The difference is really a difference of love. Do you see politics as a noble profession that often attracts the ignominious? Then you’re enjoying the adventures of Urqhart, who you’re riveted by because you can’t wait to see how far he will go in his search to maintain power and if anyone of the good and decent characters involved will have the nerve and talent to stop him (see The Final Cut for that answer). If you hate politics you’ll enjoy Underwood because he confirms all the worst things about Washington that you were already thinking. If the authors worked in Washington they probably worked for the wrong people.

To Willimon and the others who gave us Frank Underwood I say: Don’t hate the game; hate the player. We do not need a dramatized and heavy-handed version of Schoolhouse Rock.

Realism is Overrated

The late Ian Richardson’s portrayal of Chief Whip Francis Urqhart is best described as deliciously evil. He is rooted in reality (the original series got a ratings boost in part because current events – the fall of Margarer Thatcher – mirrored its storyline) but he is Shakespearean and larger than life. We can have fun with him because he is not too real, too close to home, or too likely to come to pass.

Spacey’s portrayal of Frank Underwood – with one exception – is common, human failing and run of the mill badness.

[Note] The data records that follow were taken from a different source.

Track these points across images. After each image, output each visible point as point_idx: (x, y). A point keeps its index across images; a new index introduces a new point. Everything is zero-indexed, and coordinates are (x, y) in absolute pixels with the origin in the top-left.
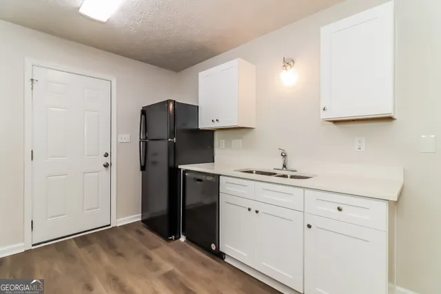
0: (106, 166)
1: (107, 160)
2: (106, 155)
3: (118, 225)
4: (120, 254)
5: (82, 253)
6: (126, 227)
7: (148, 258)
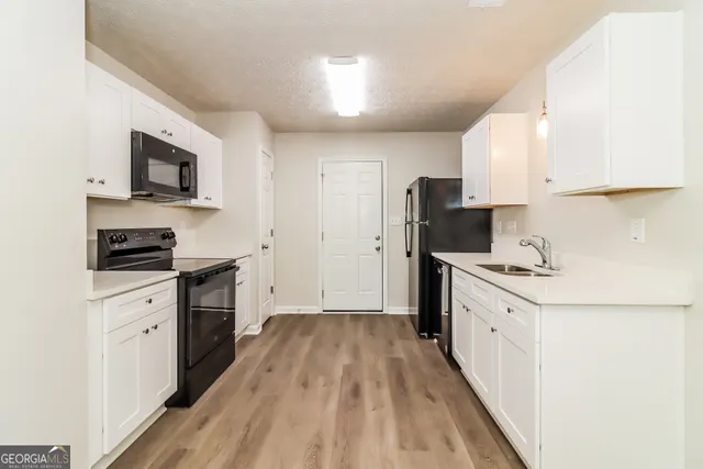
0: (378, 249)
1: (378, 244)
2: (378, 239)
3: (390, 313)
4: (372, 334)
5: (348, 323)
6: (395, 317)
7: (391, 343)
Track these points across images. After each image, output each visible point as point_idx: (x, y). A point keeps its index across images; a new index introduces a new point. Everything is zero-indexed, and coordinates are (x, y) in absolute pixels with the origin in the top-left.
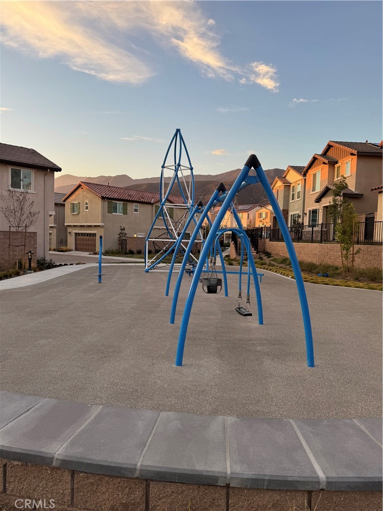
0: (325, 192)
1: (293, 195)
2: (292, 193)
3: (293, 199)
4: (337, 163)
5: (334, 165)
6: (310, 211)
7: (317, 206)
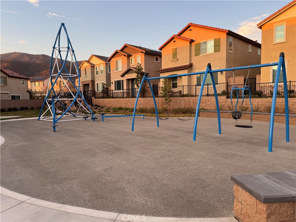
0: (128, 71)
1: (97, 72)
2: (96, 71)
3: (97, 74)
4: (131, 56)
5: (129, 57)
6: (115, 82)
7: (121, 79)
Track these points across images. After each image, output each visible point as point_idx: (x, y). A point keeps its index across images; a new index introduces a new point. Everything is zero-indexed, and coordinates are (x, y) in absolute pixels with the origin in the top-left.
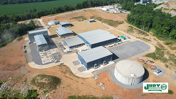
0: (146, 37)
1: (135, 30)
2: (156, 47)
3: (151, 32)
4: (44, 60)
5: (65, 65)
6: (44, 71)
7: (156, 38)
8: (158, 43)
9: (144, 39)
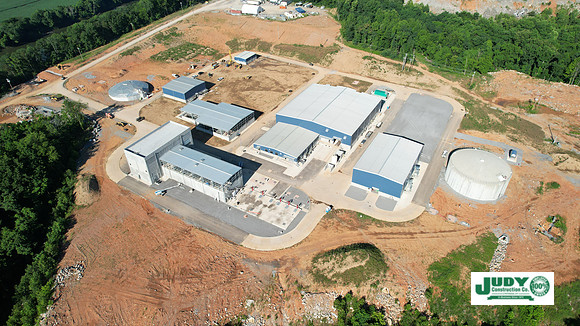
0: (421, 80)
1: (384, 66)
2: (459, 100)
3: (421, 65)
4: (275, 219)
5: (341, 210)
6: (310, 244)
7: (440, 77)
8: (454, 89)
9: (421, 84)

He’s too believable. His Capitol and his Washington are too real. For the most part, realism is what fails Cards (US) because not even National Education Association executives likely want to watch a dramatized collective bargaining negotiation.

House (US) suffers from an addiction to accuracy that is laudable (wait, there’s no Metro station in Georgetown) but that is really little more than titillation for smallish Washington politicos.

The signs outside Congressman Russo’s office look just like the real signs! They almost got the entryway of the Whip’s office right! It’s really neat that it’s one way heading north on Independence at evening rush hour!

This is Hill porn. It is designed to make people in Washington think pretty people in Hollywood are actually paying attention to them. And it is largely useless.

Congress is about as self-obsessed an institution as you can find other than the couple of blocks that sit between Exchange Place and Pine Street in Lower Manhattan. The difference is that Hill staff are rewarded with the ability to drop names rather than cash and attend cheap happy hours in place of hiring Lil’ Kim to play your Halloween party. Wall Street also gets better movies made about it.

By watching Francis Urquhart stand astride Commons making his puppets dance on strings is more entertaining because it’s divorced from our loathing of our own politics, which are actually no better or worse than that of any major modern post-industrial power (we could be Italy, folks – embrace our gridlock as preferable to inevitable and repeated collapse and dysfunction).

House (US) is a good and entertaining piece of work. We would have been better served with a program that invested less in set design and more in writers who understand politics and the fact that even the darkest dramas also come with humor and heart. Otherwise we’re just staring into an abyss of bile, fecklessness and doom. That may describe Washington today but that doesn’t mean we need a 13-hour dramatization of it.